Version difference data
:::
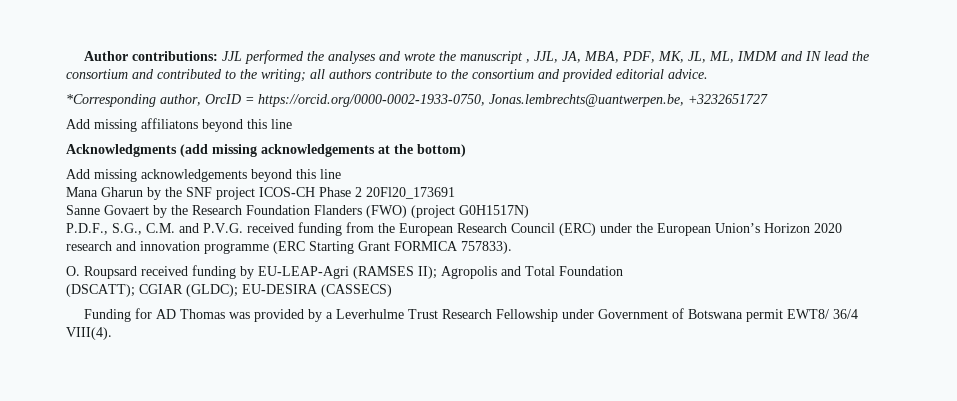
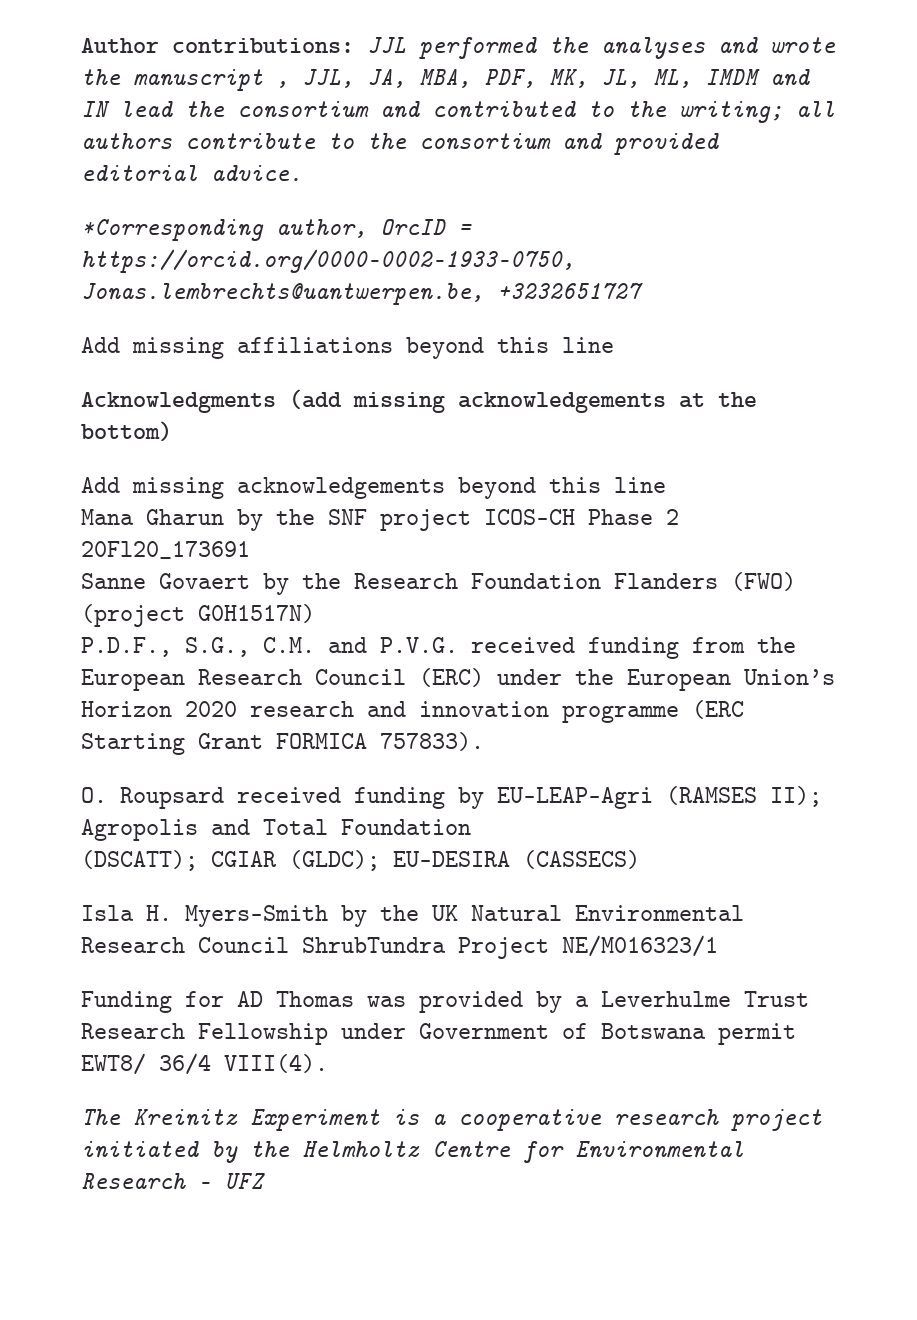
[141,118,198,129] affiliatons -> [237,337,393,353] affiliations
(392, 290) none -> [81,905,744,927] [81,935,718,959] // Isla H. Myers-Smith by the UK Natural Environmental Research Council ShrubTundra Project NE/M016323/1
(112, 333) none -> [81,1109,822,1131] [81,1141,744,1163] [81,1173,265,1190] // The Kreinitz Experiment is a cooperative research project initiated by the Helmholtz Centre for Environmental Research - UFZ

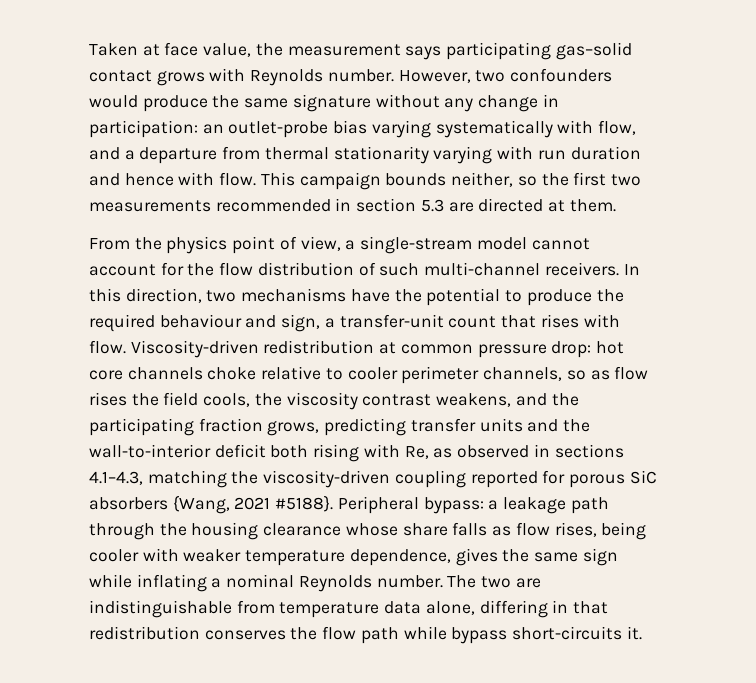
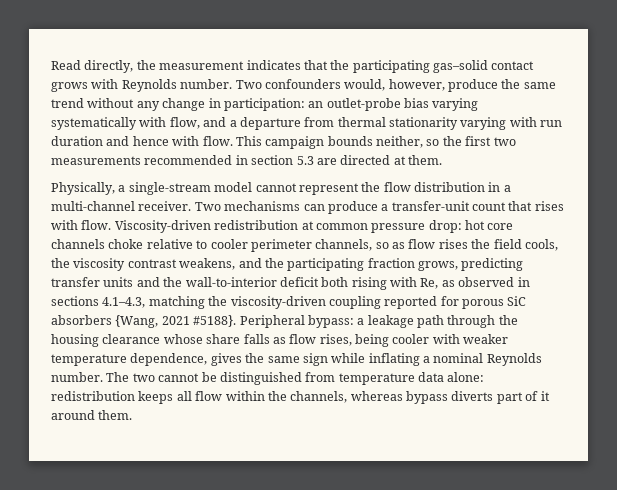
[89,42,442,60] Taken at face value, the measurement says -> [51,60,350,73] Read directly, the measurement indicates that the
[398,68,613,83] [89,95,138,108] However, two confounders would -> [235,79,445,91] Two confounders would, however,
[292,94,371,112] signature -> [51,98,84,108] trend
[89,236,341,254] From the physics point of view, -> [51,182,115,195] Physically,
[89,262,184,276] account for -> [298,183,359,195] represent
[358,262,640,276] [89,288,624,306] [89,314,321,332] of such multi-channel receivers. In this direction, two mechanisms have the potential to produce the required behaviour and sign, -> [488,182,511,192] [51,201,378,214] in a multi-channel receiver. Two mechanisms can produce
[515,578,541,588] [89,600,609,618] [89,626,642,644] are indistinguishable from temperature data alone, differing in that redistribution conserves the flow path while bypass short-circuits it. -> [158,372,485,385] [51,391,550,404] [51,410,133,420] cannot be distinguished from temperature data alone: redistribution keeps all flow within the channels, whereas bypass diverts part of it around them.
:::
I'd like the lines above from the one with "[292,94,371,112] signature ->" up to and including the one with "[89,262,184,276] account for" copied exactly, with no other lines.

◆ **Exercise response**:
[292,94,371,112] signature -> [51,98,84,108] trend
[89,236,341,254] From the physics point of view, -> [51,182,115,195] Physically,
[89,262,184,276] account for -> [298,183,359,195] represent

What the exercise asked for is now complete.